鴎友前校長清水哲夫先生「私学の教師像」語る
☆未来の教員を養成している大学は、公立学校の研究はしているが、私立学校の研究はまったくしていない。そのため、未来の教員は、私立学校に勤務しない限り、私立の存在意義に気づかない。
☆本来、成熟した民主国家としては、教育の多様性が確保されているのは当たり前なのだが、実際にはこの重要性に気づいていないケースが多い。私立学校と言えば、格差社会を形成するきっかけだとか進学指導重点教育を行っているとかという幻想があるが、実は私学の存在意義は、成熟した民主主義を形成していくには欠かせない機能を有しているのであると。
☆それを踏まえて、清水先生は、どういう教師を採用するのか、教師像について語られた。そして、教科指導力と人間力の合力の大きな人材を採用したいのであると。
☆しかし、問題は人間力のある教師をどのように認識することができるのかと清水先生は参加者に問いかける。教科指導力は大学の成績や教員採用の試験のスコアで識別することはできる。しかし、真理や普遍的価値を軽視する表面的個性化の進行が、共に生きる利他的な行動ができる人間性を喪失させてきたポストモダニズムの時代にあって、どうやって豊かな人間力のある人材を教師として採用できるのだろうか。
☆現在教師を志望する20歳代の小学校6年生のころの絵画を例に、その難しさを検証(あまりに強烈で、そのインパクトをここで表現する力を筆者は持っていない)。同時に嘆いているだけではだめであると、ラインホルド・ニーバーの祈り(*)を紹介し、清水先生は自らを奮い立たせながら、未来の教員にメッセージを投げかけた。その教員への想いとは、
① 人のために役立てる・生き甲斐
② 専門職としてのプロ意識・教育学の実践者
③ 人間相手の仕事・関わることの楽しさ
④ 生涯学習を必要とする職種:共に学び共に成長する。研修なくして私学なし。
⑤ 教科指導→生き方を問い続ける学び
☆そしてこの想いに共通するベースとして、ユネスコの「21世紀教育国際委員会」(1993年正式発足)が世界に提示した学習の4本柱を紹介した。
① Learning to know 知の学び
② Learning to do 行うことの学び
③ Learning to live together 共に生きる 生き抜く(survive)ではない
④ Learning to be
☆この中で、清水先生の次の指摘はインパクトがあった。つまり、共に生きるということと独りで生き抜くことの違いを理解することが重要であるという指摘、及びto doの前にto beであることが問われていることを忘れてはならないという指摘は特に印象的であった。

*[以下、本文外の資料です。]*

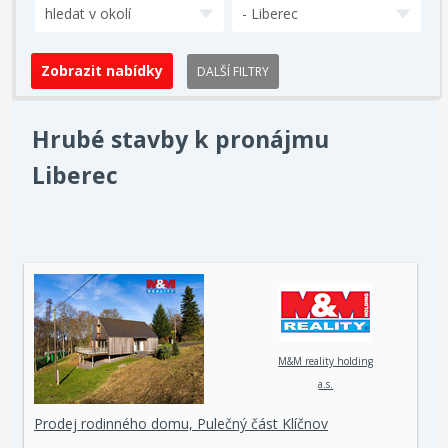
hledat v okolí
- Liberec
DALŠÍ FILTRY
Hrubé stavby k pronájmu
Liberec
M&M reality holding
a.s.
Prodej rodinného domu, Pulečný část Klíčnov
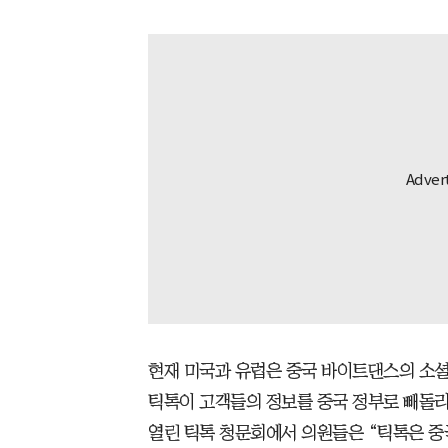
현재 미국과 유럽은 중국 바이트댄스의 소셜
틱톡이 고객들의 정보를 중국 정부로 빼돌리
열린 틱톡 청문회에서 의원들은 “틱톡은 중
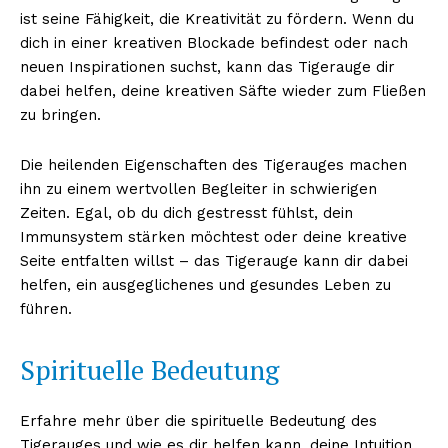
ist seine Fähigkeit, die Kreativität zu fördern. Wenn du
dich in einer kreativen Blockade befindest oder nach
neuen Inspirationen suchst, kann das Tigerauge dir
dabei helfen, deine kreativen Säfte wieder zum Fließen
zu bringen.
Die heilenden Eigenschaften des Tigerauges machen
ihn zu einem wertvollen Begleiter in schwierigen
Zeiten. Egal, ob du dich gestresst fühlst, dein
Immunsystem stärken möchtest oder deine kreative
Seite entfalten willst – das Tigerauge kann dir dabei
helfen, ein ausgeglichenes und gesundes Leben zu
führen.
Spirituelle Bedeutung
Erfahre mehr über die spirituelle Bedeutung des
Tigerauges und wie es dir helfen kann, deine Intuition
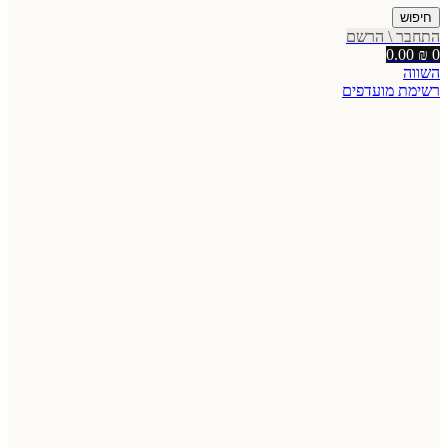
חיפוש
התחבר \ הרשם
0.00
₪
0
השווה
רשימת מועדפים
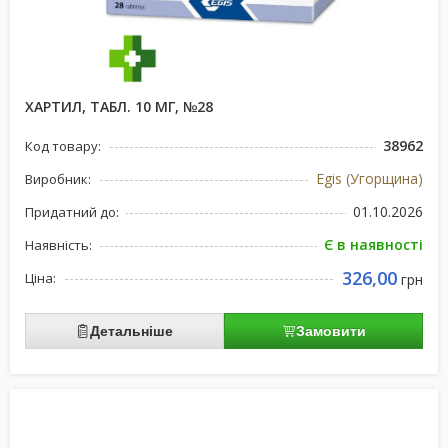
ХАРТИЛ, ТАБЛ. 10 МГ, №28
38962
Код товару:
Egis (Угорщина)
Виробник:
01.10.2026
Придатний до:
Є в наявності
Наявність:
326,00
Ціна:
грн
Детальніше
Замовити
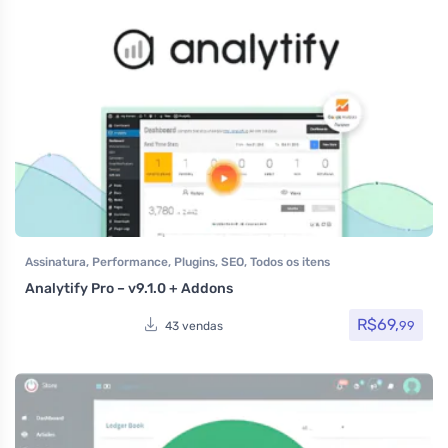
Assinatura
,
Performance
,
Plugins
,
SEO
,
Todos os itens
Analytify Pro – v9.1.0 + Addons
R$
69,
99
43 vendas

☆そして、ポストモダニズムが忘却してきた普遍的価値、存在の重さを私立中高が回復するために、自己意志(will)と他者受容(respect)のペアを教員も生徒も核にしていきたい。そういう意味で意識の高い新しいエリートの集まりが私立中高なのであり、これからは私学の時代なのであると、清水先生は高らかに宣言されて講演を終えた。
* ラインホルド・ニーバーの祈り
(ニーバーの弟子である聖学院理事長大木英夫先生が日本に紹介した)
神よ、
変えることのできるものについて、
それを変えるだけの勇気をわれらに与えたまえ。
変えることのできないものについては、
それを受けいれるだけの冷静さを与えたまえ。
そして、
変えることのできるものと、変えることのできないものとを、
識別する知恵を与えたまえ。
潜在的に人間力を持った人材であるかどうかを見抜くための強い意志がここには込められているということだろう。